The return from a short afternoon break signaled the beginning of the end. “Tech Bytes” was a series of Ted-style talks from three students that wanted to share. First up was Alex Gamble from UCL talking about Bitcoin from first principles. He was followed by Ainsley from Imperial Collage London whose talk was titled “Hacking without getting hacked”. Ainsley gave tips and suggestions on how to create products with better security. The last talk was by Alex Waller of St. Andrews University about “Risk Sensitive Surveillance with Optimal Sensor Quality for Distributed Robotic Systems” (Simpler: Drones fly were risk is greatest - explanation).

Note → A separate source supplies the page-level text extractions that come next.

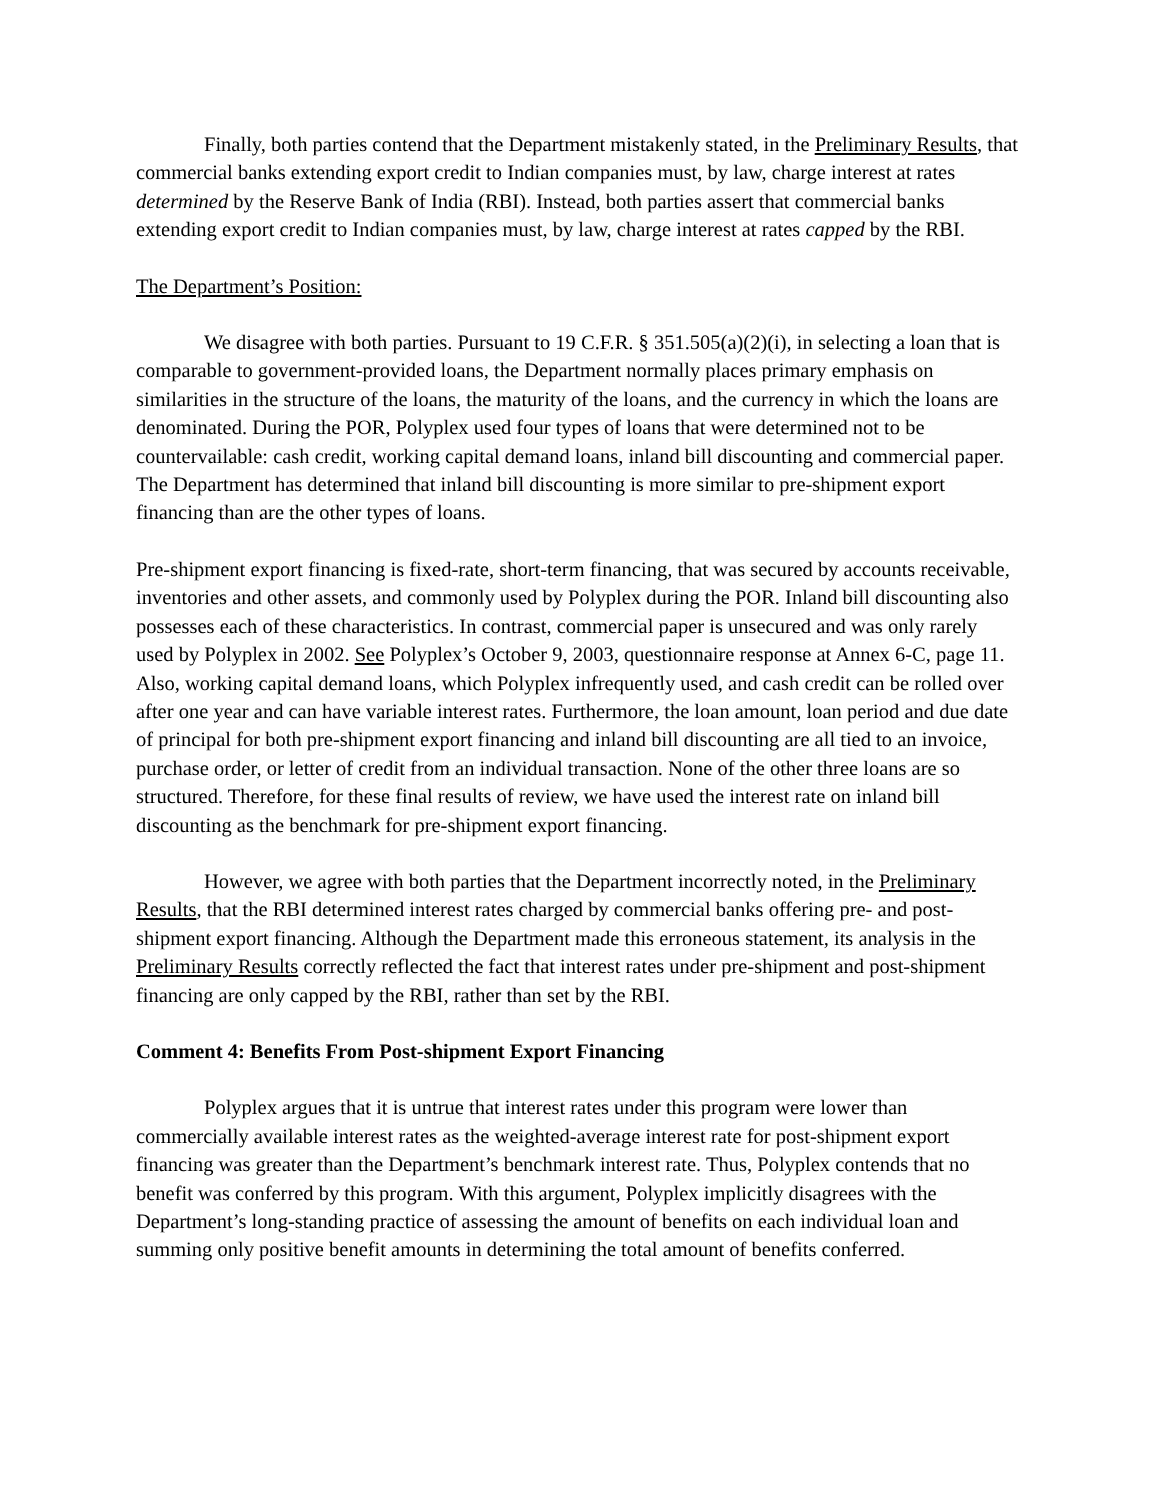Finally, both parties contend that the Department mistakenly stated, in the Preliminary Results, that commercial banks extending export credit to Indian companies must, by law, charge interest at rates determined by the Reserve Bank of India (RBI). Instead, both parties assert that commercial banks extending export credit to Indian companies must, by law, charge interest at rates capped by the RBI.
The Department’s Position:
We disagree with both parties. Pursuant to 19 C.F.R. § 351.505(a)(2)(i), in selecting a loan that is comparable to government-provided loans, the Department normally places primary emphasis on similarities in the structure of the loans, the maturity of the loans, and the currency in which the loans are denominated. During the POR, Polyplex used four types of loans that were determined not to be countervailable: cash credit, working capital demand loans, inland bill discounting and commercial paper. The Department has determined that inland bill discounting is more similar to pre-shipment export financing than are the other types of loans.
Pre-shipment export financing is fixed-rate, short-term financing, that was secured by accounts receivable, inventories and other assets, and commonly used by Polyplex during the POR. Inland bill discounting also possesses each of these characteristics. In contrast, commercial paper is unsecured and was only rarely used by Polyplex in 2002. See Polyplex’s October 9, 2003, questionnaire response at Annex 6-C, page 11. Also, working capital demand loans, which Polyplex infrequently used, and cash credit can be rolled over after one year and can have variable interest rates. Furthermore, the loan amount, loan period and due date of principal for both pre-shipment export financing and inland bill discounting are all tied to an invoice, purchase order, or letter of credit from an individual transaction. None of the other three loans are so structured. Therefore, for these final results of review, we have used the interest rate on inland bill discounting as the benchmark for pre-shipment export financing.
However, we agree with both parties that the Department incorrectly noted, in the Preliminary Results, that the RBI determined interest rates charged by commercial banks offering pre- and post-shipment export financing. Although the Department made this erroneous statement, its analysis in the Preliminary Results correctly reflected the fact that interest rates under pre-shipment and post-shipment financing are only capped by the RBI, rather than set by the RBI.
Comment 4: Benefits From Post-shipment Export Financing
Polyplex argues that it is untrue that interest rates under this program were lower than commercially available interest rates as the weighted-average interest rate for post-shipment export financing was greater than the Department’s benchmark interest rate. Thus, Polyplex contends that no benefit was conferred by this program. With this argument, Polyplex implicitly disagrees with the Department’s long-standing practice of assessing the amount of benefits on each individual loan and summing only positive benefit amounts in determining the total amount of benefits conferred.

The second and last panel of the day followed the talks. “Hacking in Europe: A Student Perspective” was about students who’ve organized a tech-related meet or society in their community. They told us what kind of events they have organized (hackathons, meetups etc.), how it evolved to what it is today. They encouraged us to take part in all hackathons and told us their own events that are coming up.
The closing talk was by Alice Bentinck, co-founder of EF, titled “Be a Founder, not a follower”. I won’t spoil this amazing talk, one of many that day, since you can watch it online on Youtube.
“Networking Drinks” was the closing act of the day.
With inspired and motivated individuals leaving EFUnhacked I deem this event successful.